Érase una vez un viejo que esperaba el tren de Valparaíso. Era tan viejo que los sistemas de cajeros automáticos le cedían dinero extra en caso de muerte repentina. Era lento como el más anciano de los automóviles, no obstante, su cerebro aún parecía tener algún vestigio de juventud.
La noche estaba fría, pero a la vez tibia; aquella sensación que una persona percibe cuando no todo está bien. El hombre, cansado, se depositó en la última banca de la gran estación Recreo. Dejó su bolsa blanca en el suelo y procedió a correrse la gorra de fútbol americano hacia atrás. Al mirar a su alrededor se topó con un joven que escribía tranquilamente en un pequeño cuaderno negro con bloques blancos en su portada. El chiquillo en cuestión parecía agradable, pero a la vez distante, y en cierto modo, diferente.
El anciano se levantó al oír al bólido de metal, al igual que el joven. Ambos entraron a lo que sería un largo viaje al hogar. Dejo de mirar al joven para concentrarse en sus pensamientos del pasado, del futuro y del cómo se había convertido en el vejete que era.
Pensó y pensó hasta que el cansancio mental le pareció infinito, sublime y aterrador.
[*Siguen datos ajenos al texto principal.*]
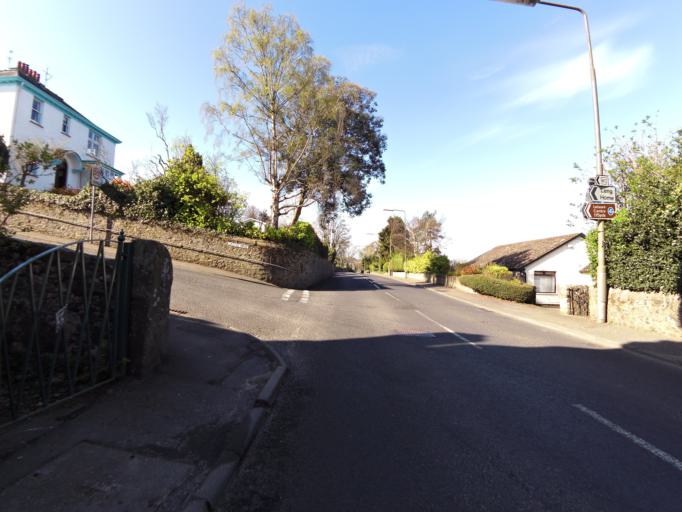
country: GB
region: Scotland
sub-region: Fife
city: Newport-On-Tay
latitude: 56.4335
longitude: -2.9538
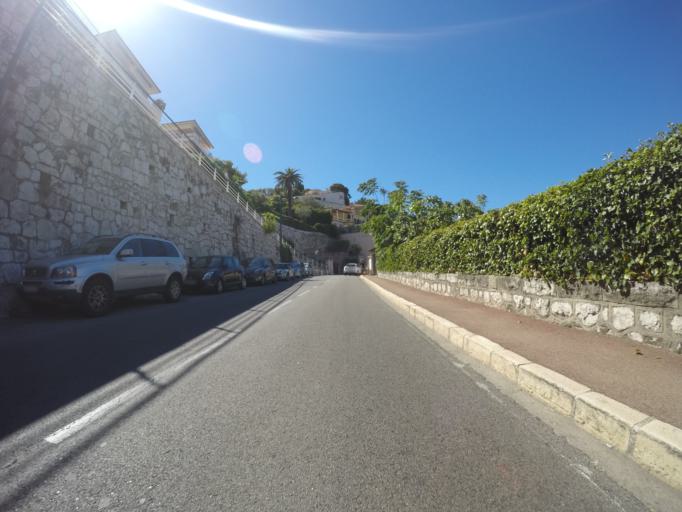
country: FR
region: Provence-Alpes-Cote d'Azur
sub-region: Departement des Alpes-Maritimes
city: Beaulieu-sur-Mer
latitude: 43.7002
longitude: 7.3266
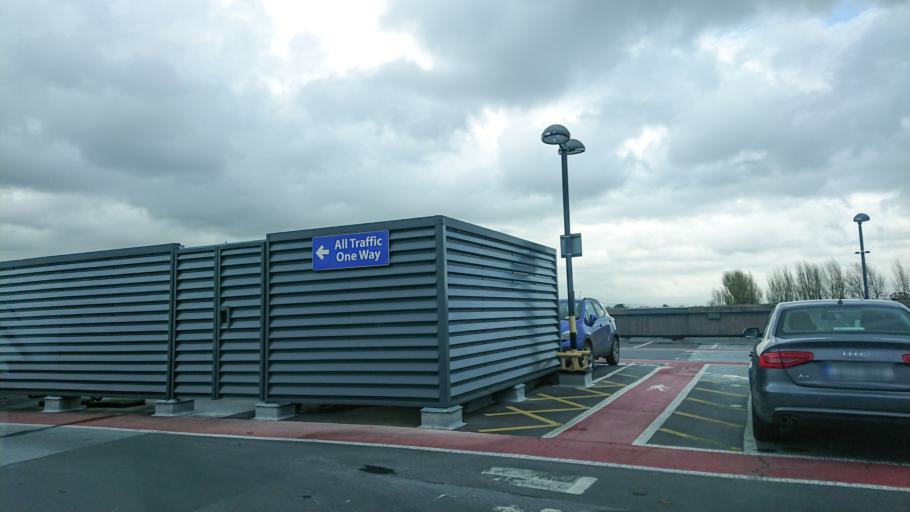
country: IE
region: Munster
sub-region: South Tipperary
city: Cluain Meala
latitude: 52.3548
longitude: -7.6911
Se sintió como un ser nuevo. Una creación de un dios benebolente y justo; uno que crea y destruye a su antojo. Al abrir los ojos se permitió intentar mover el cuerpo. El terror se apoderó de él cuando no pudo reconocer el lugar donde se encontraba; todo era vacío y espacioso. Se dio cuenta de lo terrible, de lo nefasto y complejo de su problema. Pensó nuevamente en el joven. Lo soñó, lo vio envejecer mientras él se mantenía como una especie de ser inmortal. Notó entonces lo evidente: su legado y posterior difamación.
Se dio cuenta entonces que su muerte, sueño y reencarnación eran parte de una mente ágil y creadora. De una supernova...
Cerró sus ojos nuevamente. Lo supo todo el tiempo. Solo entonces fue cuando recordó lo que en verdad era: una fugaz ilusión de un joven escritor en una estación llamada Recreo.